More was first educated by her father and then at the girls’ boarding school he had established in Bristol, where she would later teach. She was a friend of Elizabeth Montagu and Joshua Reynolds, as well as Johnson and Wilberforce. ‘As a consequence of her celebrity as a woman writer copies of her Strictures on the Modern System of Female Education ... rushed off the shelves; seven editions were printed in the first year alone. In her review of her contemporary attitudes towards female education she criticized both Jean-Jacques Rousseau's doctrine of sensibility, which turned women into creatures of mere sentiment, and Mary Wollstonecraft's belief in female rights, which encouraged women to adopt an aggressive independence; she proposed that women should be educated neither as Circassians nor as Amazons but as Christians’ (ODNB).
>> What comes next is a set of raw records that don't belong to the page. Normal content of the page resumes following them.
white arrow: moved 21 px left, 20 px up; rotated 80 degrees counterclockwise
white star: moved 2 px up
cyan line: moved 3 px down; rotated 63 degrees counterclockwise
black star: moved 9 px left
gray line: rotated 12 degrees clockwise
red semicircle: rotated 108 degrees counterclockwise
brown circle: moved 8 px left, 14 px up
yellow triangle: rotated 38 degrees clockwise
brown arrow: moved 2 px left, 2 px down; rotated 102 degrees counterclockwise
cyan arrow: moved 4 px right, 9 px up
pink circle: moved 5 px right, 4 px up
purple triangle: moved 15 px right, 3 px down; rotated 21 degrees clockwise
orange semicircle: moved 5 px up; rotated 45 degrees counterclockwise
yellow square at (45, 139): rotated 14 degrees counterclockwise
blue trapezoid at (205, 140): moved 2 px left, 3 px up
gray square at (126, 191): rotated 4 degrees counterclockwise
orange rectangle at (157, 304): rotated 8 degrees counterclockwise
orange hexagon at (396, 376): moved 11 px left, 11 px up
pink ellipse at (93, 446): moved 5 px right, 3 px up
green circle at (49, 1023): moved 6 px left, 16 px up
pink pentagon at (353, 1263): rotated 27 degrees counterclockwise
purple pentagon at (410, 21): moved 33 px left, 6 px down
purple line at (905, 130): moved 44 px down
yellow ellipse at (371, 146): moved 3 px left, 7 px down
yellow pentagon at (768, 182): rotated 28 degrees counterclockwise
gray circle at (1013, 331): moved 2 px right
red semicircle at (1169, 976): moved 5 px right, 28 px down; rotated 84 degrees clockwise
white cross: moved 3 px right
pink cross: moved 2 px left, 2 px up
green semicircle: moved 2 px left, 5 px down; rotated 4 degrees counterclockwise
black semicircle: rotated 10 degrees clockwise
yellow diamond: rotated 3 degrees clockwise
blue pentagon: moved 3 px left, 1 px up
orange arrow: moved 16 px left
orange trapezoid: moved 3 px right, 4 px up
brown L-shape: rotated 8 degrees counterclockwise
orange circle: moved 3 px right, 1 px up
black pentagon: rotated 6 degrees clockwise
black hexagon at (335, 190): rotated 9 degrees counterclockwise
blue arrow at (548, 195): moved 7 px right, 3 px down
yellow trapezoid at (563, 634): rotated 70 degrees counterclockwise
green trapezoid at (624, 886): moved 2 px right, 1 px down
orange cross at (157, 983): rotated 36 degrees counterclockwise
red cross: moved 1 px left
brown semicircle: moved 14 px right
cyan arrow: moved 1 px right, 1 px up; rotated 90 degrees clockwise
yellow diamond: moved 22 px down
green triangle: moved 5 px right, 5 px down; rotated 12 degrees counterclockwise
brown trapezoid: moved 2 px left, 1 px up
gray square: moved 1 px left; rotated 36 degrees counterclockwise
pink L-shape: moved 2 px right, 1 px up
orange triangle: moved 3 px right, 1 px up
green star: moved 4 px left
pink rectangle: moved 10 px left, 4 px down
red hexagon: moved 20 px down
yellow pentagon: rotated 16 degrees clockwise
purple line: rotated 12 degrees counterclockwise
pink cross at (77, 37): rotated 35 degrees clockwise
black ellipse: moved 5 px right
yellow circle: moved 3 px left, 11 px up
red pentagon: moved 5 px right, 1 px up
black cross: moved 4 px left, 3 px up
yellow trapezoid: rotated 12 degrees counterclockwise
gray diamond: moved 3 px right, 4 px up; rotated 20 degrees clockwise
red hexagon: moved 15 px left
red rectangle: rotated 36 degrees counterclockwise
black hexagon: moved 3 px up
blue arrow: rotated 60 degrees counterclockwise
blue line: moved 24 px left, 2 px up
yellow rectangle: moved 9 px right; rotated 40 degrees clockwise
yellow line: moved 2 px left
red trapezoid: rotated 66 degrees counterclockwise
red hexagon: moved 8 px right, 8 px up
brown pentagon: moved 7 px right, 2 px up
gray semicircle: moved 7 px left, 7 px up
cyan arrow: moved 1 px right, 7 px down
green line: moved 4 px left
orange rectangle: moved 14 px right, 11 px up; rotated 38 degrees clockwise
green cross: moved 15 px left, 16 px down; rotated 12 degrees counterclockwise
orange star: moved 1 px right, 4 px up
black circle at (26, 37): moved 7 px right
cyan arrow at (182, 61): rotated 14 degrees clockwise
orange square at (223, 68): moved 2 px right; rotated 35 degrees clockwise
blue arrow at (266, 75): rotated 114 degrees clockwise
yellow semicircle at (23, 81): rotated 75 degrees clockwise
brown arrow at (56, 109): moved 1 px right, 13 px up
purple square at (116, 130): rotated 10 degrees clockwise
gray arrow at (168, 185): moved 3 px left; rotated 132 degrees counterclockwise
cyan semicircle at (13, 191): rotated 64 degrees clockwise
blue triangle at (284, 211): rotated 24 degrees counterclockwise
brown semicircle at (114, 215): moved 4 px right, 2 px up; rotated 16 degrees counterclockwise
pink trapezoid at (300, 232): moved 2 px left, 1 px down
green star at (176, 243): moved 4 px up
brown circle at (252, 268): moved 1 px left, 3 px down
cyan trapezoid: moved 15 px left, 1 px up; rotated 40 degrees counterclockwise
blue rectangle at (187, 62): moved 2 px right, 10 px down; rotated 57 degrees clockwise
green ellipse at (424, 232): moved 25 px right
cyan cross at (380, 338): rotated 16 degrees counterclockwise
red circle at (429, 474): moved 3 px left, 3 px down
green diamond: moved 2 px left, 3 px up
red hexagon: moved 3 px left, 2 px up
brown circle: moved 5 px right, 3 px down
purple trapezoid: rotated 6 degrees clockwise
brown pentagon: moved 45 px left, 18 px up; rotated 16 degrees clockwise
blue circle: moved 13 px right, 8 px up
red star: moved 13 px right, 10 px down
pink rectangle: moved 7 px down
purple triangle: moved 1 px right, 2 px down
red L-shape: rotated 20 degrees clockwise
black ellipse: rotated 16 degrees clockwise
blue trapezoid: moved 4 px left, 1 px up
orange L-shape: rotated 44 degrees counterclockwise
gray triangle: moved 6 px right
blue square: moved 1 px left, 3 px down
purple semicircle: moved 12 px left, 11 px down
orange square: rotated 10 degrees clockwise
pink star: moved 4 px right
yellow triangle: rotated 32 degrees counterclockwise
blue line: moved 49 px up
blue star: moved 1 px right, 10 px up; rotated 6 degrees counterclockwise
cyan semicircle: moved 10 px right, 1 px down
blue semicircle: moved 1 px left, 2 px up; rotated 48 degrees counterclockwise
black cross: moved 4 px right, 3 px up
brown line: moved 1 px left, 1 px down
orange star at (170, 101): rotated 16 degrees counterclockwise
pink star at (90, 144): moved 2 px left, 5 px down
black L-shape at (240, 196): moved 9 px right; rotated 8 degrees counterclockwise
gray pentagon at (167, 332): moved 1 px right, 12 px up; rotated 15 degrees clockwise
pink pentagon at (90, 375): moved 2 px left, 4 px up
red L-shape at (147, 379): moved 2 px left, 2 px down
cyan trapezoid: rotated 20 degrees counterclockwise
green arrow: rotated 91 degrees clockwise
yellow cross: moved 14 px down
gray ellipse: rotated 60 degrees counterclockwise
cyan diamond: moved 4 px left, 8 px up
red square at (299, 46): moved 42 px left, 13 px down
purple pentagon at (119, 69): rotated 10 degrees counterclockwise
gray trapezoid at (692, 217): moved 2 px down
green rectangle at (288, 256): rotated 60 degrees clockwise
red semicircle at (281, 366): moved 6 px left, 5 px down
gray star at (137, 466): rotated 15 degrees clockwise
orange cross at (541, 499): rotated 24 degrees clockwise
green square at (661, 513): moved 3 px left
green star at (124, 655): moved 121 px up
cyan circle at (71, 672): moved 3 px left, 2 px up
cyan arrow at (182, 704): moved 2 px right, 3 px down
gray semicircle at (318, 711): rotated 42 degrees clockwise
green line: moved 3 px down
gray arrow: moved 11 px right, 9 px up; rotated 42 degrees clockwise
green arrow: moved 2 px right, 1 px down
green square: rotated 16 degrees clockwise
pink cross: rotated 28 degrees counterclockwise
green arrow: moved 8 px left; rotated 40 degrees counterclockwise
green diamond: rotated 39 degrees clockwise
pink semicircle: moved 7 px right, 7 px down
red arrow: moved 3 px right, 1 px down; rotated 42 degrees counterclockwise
Provenance: from the library of Mary Hill (née Sandys, 1764–1836), Marchioness of Downshire and later Baroness Sandys, a wealthy heiress, society hostess and literary patron, widow of the politician Arthur Hill. Raised by her uncle, one of Samuel Johnson’s ‘Streatham worthies’, she became a friend of both the Prince of Wales and Mrs Fitzherbert, and once entertained the Prince for four days at the family seat of Ombersley. She built up a fine collection of contemporary fiction, mostly by women, to add to the family library, and took great care over the education of her children following the premature death of her husband.